### SOURCE MATERIAL
^^^^^^^^^^^^^^^^

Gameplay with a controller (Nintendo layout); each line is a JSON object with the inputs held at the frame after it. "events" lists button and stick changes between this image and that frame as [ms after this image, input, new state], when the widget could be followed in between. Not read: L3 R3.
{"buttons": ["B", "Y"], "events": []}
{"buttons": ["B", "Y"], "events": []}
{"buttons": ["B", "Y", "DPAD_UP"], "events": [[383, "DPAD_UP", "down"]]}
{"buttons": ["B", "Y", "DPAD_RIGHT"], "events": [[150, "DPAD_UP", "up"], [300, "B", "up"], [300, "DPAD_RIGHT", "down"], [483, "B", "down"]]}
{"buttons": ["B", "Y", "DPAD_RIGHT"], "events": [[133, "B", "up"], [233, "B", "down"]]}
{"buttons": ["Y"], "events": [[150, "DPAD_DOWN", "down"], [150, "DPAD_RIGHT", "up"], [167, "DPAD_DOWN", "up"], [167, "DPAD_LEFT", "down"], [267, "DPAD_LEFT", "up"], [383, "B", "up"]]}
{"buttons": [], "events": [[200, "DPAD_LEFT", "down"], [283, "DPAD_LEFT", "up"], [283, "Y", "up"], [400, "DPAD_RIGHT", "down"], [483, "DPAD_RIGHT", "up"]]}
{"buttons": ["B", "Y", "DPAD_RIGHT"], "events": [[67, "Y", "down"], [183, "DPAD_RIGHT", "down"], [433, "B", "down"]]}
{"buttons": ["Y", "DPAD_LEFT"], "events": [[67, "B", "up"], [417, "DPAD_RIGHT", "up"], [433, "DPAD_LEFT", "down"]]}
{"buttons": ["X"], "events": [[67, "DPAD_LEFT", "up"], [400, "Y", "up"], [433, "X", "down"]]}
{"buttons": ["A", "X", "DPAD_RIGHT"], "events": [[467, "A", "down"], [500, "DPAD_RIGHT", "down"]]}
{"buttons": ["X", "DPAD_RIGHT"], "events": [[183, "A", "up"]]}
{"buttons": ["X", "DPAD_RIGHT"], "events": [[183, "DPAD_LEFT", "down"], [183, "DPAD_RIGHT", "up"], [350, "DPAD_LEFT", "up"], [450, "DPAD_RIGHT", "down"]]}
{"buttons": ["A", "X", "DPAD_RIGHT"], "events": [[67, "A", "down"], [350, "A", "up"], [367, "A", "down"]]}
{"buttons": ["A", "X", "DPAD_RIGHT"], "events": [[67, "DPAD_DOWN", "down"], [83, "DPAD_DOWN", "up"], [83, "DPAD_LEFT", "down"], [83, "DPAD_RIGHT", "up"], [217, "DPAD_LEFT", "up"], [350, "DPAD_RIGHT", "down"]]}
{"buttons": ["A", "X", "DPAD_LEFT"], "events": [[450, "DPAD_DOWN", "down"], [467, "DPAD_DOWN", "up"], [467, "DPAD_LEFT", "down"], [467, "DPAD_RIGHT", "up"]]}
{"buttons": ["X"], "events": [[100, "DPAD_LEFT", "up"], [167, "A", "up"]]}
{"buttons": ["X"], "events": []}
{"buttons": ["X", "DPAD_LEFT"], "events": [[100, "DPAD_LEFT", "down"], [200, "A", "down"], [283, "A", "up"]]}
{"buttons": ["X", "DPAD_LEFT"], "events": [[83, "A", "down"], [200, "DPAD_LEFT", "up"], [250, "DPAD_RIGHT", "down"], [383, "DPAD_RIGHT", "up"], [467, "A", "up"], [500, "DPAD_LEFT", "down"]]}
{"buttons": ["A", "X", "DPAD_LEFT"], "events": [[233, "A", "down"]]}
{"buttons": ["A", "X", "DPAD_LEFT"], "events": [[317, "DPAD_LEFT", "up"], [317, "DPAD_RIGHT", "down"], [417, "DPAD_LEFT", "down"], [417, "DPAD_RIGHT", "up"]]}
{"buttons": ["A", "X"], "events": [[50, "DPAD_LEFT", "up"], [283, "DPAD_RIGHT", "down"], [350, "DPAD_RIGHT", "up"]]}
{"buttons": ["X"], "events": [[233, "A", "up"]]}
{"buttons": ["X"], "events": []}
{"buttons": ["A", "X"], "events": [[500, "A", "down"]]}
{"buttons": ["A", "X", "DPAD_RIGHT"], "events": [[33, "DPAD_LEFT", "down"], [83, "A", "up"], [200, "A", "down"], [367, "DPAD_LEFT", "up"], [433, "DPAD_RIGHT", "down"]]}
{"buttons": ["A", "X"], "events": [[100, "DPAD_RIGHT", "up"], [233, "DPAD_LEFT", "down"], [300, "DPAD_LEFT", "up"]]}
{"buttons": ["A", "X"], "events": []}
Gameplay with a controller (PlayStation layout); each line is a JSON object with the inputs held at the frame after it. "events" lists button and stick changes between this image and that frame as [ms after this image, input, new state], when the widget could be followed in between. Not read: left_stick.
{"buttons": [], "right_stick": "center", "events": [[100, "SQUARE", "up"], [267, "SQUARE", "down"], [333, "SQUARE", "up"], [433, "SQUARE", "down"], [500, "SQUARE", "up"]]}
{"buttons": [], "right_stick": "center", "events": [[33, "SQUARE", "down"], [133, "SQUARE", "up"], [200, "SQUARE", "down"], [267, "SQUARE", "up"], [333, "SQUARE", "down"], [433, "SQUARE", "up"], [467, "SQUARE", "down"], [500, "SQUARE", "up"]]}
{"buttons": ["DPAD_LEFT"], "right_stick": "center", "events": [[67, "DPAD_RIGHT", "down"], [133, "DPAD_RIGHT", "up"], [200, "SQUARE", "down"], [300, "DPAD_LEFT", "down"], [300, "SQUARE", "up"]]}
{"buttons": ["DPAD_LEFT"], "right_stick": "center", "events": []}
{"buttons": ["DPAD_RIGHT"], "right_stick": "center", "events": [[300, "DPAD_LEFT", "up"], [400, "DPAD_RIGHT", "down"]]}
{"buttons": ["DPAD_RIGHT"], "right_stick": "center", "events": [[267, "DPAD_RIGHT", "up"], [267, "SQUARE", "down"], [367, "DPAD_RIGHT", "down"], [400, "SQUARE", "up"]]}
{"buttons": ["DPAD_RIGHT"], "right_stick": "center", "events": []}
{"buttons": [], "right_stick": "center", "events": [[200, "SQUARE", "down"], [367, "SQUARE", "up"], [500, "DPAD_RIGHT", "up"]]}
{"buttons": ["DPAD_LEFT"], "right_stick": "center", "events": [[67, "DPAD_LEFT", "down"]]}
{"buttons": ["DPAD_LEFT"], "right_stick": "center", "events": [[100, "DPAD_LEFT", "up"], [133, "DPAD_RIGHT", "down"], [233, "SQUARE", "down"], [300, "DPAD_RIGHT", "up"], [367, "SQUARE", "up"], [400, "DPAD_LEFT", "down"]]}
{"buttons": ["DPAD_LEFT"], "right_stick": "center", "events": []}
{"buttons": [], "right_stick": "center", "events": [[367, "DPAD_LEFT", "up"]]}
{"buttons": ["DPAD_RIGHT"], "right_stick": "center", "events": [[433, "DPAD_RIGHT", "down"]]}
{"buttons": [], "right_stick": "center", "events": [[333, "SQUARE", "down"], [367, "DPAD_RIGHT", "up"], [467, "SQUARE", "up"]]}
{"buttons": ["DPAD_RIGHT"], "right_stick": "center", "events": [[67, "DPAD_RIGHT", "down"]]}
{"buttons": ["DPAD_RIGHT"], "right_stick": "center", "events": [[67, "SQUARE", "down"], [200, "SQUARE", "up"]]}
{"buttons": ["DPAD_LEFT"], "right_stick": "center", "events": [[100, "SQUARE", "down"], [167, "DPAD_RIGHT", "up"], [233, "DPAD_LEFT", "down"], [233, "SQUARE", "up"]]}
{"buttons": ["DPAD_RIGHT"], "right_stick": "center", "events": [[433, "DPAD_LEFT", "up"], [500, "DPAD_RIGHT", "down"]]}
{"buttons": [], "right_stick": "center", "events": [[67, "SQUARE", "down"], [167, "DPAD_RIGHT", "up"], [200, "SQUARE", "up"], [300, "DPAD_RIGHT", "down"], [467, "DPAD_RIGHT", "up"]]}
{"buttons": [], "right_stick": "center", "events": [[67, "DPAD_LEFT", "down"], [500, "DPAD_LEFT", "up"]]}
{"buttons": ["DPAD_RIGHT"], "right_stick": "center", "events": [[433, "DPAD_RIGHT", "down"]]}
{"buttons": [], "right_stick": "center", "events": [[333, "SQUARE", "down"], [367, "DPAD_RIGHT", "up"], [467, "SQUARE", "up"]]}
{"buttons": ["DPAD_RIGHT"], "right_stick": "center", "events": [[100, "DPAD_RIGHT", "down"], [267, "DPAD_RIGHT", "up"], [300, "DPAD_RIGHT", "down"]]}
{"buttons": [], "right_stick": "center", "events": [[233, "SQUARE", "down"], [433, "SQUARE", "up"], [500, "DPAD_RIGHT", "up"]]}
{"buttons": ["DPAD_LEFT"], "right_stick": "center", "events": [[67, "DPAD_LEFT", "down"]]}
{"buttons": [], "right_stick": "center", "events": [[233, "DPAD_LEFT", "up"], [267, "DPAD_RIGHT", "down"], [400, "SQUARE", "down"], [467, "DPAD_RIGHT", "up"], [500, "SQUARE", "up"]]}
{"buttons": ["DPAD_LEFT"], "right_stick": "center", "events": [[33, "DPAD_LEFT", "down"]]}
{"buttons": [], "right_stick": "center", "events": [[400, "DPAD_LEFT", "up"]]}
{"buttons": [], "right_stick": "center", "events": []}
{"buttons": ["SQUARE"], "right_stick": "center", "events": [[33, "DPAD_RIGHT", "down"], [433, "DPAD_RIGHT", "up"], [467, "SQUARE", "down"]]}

^^^^^^^^^^^^^^^^

### WORK TO COMPLETE
For every line above that includes the string "widget", copy the line.

### SOLUTION BELOW
Gameplay with a controller (Nintendo layout); each line is a JSON object with the inputs held at the frame after it. "events" lists button and stick changes between this image and that frame as [ms after this image, input, new state], when the widget could be followed in between. Not read: L3 R3.
Gameplay with a controller (PlayStation layout); each line is a JSON object with the inputs held at the frame after it. "events" lists button and stick changes between this image and that frame as [ms after this image, input, new state], when the widget could be followed in between. Not read: left_stick.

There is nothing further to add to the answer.